Data items
⁂

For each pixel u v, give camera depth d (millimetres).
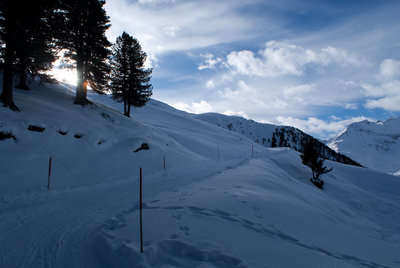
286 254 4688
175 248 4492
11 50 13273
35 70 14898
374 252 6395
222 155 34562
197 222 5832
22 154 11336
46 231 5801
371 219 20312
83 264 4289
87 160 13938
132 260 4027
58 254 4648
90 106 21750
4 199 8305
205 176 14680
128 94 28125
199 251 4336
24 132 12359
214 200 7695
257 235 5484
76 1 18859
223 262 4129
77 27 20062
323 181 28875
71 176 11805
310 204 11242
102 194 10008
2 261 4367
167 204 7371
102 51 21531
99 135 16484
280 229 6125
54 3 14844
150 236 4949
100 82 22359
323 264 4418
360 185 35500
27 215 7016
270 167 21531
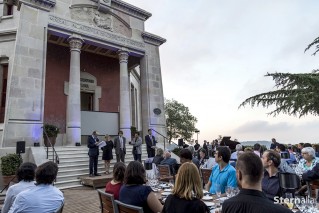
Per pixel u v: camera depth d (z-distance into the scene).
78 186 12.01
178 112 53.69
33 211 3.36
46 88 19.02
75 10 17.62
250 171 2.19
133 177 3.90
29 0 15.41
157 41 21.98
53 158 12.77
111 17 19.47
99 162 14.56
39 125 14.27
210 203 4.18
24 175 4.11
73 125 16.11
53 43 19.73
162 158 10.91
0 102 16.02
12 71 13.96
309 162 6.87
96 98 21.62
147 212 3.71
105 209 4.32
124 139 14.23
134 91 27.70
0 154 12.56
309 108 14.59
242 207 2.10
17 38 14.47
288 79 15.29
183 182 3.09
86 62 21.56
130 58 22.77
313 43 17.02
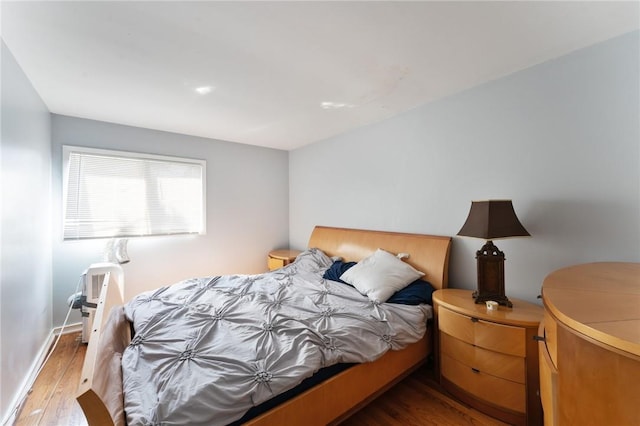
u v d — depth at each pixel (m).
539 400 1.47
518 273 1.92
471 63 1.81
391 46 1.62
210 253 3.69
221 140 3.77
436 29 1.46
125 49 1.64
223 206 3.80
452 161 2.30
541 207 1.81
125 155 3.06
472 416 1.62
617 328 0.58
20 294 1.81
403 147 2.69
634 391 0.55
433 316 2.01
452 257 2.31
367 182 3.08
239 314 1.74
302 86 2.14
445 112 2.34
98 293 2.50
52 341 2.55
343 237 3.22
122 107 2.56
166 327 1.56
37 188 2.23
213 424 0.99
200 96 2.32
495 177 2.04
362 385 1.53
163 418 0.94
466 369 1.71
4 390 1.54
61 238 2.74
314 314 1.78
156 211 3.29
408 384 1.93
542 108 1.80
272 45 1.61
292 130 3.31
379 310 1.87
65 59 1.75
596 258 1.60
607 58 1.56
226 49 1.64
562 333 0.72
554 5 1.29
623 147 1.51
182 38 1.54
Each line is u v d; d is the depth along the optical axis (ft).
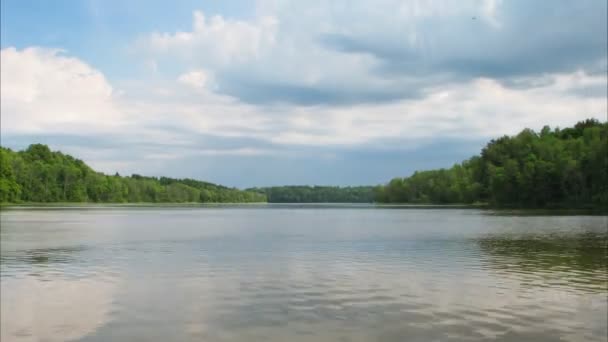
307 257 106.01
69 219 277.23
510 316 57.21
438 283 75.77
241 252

⁂

All of the data above needs to be retyped exactly, with the pictures removed.

**THE COMPLETED TASK:**
For each pixel u v, give camera depth d (millimetres).
286 254 4688
175 248 4492
11 50 13273
35 70 14898
374 252 6395
222 155 34562
197 222 5832
22 154 11336
46 231 5801
371 219 20312
83 264 4289
87 160 13938
132 260 4027
58 254 4648
90 106 21750
4 199 8305
205 176 14680
128 94 28125
199 251 4336
24 132 12359
214 200 7695
257 235 5484
76 1 18859
223 262 4129
77 27 20062
323 181 28875
71 176 11805
310 204 11242
102 194 10008
2 261 4367
167 204 7371
102 51 21531
99 135 16484
280 229 6125
54 3 14844
150 236 4949
100 82 22359
323 264 4418
360 185 35500
27 215 7016
270 167 21531
Per pixel u v: camera depth d (z-distance into the scene).
78 186 12.01
178 112 53.69
33 211 3.36
46 88 19.02
75 10 17.62
250 171 2.19
133 177 3.90
29 0 15.41
157 41 21.98
53 158 12.77
111 17 19.47
99 162 14.56
39 125 14.27
210 203 4.18
24 175 4.11
73 125 16.11
53 43 19.73
162 158 10.91
0 102 16.02
12 71 13.96
309 162 6.87
96 98 21.62
147 212 3.71
105 209 4.32
124 139 14.23
134 91 27.70
0 154 12.56
309 108 14.59
242 207 2.10
17 38 14.47
288 79 15.29
183 182 3.09
86 62 21.56
130 58 22.77
313 43 17.02
u v d — depth at each pixel (m).
539 400 1.47
518 273 1.92
471 63 1.81
391 46 1.62
210 253 3.69
221 140 3.77
436 29 1.46
125 49 1.64
223 206 3.80
452 161 2.30
541 207 1.81
125 155 3.06
472 416 1.62
617 328 0.58
20 294 1.81
403 147 2.69
634 391 0.55
433 316 2.01
452 257 2.31
367 182 3.08
239 314 1.74
302 86 2.14
445 112 2.34
98 293 2.50
52 341 2.55
343 237 3.22
122 107 2.56
166 327 1.56
37 188 2.23
213 424 0.99
200 96 2.32
495 177 2.04
362 385 1.53
163 418 0.94
466 369 1.71
4 390 1.54
61 238 2.74
314 314 1.78
156 211 3.29
408 384 1.93
542 108 1.80
272 45 1.61
292 130 3.31
379 310 1.87
65 59 1.75
596 258 1.60
607 58 1.56
226 49 1.64
562 333 0.72
554 5 1.29
623 147 1.51
182 38 1.54
Each line is u v d; d is the depth along the optical axis (ft).
307 257 106.01
69 219 277.23
510 316 57.21
438 283 75.77
241 252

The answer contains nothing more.